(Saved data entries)
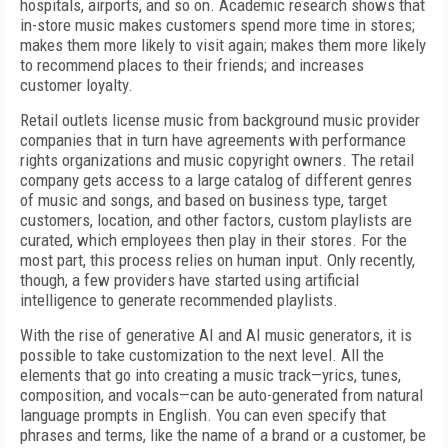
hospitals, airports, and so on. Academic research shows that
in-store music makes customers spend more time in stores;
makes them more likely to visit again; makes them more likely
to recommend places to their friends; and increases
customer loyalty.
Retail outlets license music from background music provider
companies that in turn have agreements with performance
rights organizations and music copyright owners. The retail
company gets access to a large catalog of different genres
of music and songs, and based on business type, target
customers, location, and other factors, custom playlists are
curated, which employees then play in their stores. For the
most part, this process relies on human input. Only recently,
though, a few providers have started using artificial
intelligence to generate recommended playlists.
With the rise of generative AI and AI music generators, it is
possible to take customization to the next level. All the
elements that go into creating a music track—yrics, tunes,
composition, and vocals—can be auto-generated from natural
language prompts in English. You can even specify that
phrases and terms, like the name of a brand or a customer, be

TASK GOAL:
Reproduce every line of the listing above word for word, leaving out the pictures.

OUTPUT BELOW:
hospitals, airports, and so on. Academic research shows that
in-store music makes customers spend more time in stores;
makes them more likely to visit again; makes them more likely
to recommend places to their friends; and increases
customer loyalty.
Retail outlets license music from background music provider
companies that in turn have agreements with performance
rights organizations and music copyright owners. The retail
company gets access to a large catalog of different genres
of music and songs, and based on business type, target
customers, location, and other factors, custom playlists are
curated, which employees then play in their stores. For the
most part, this process relies on human input. Only recently,
though, a few providers have started using artificial
intelligence to generate recommended playlists.
With the rise of generative AI and AI music generators, it is
possible to take customization to the next level. All the
elements that go into creating a music track—yrics, tunes,
composition, and vocals—can be auto-generated from natural
language prompts in English. You can even specify that
phrases and terms, like the name of a brand or a customer, be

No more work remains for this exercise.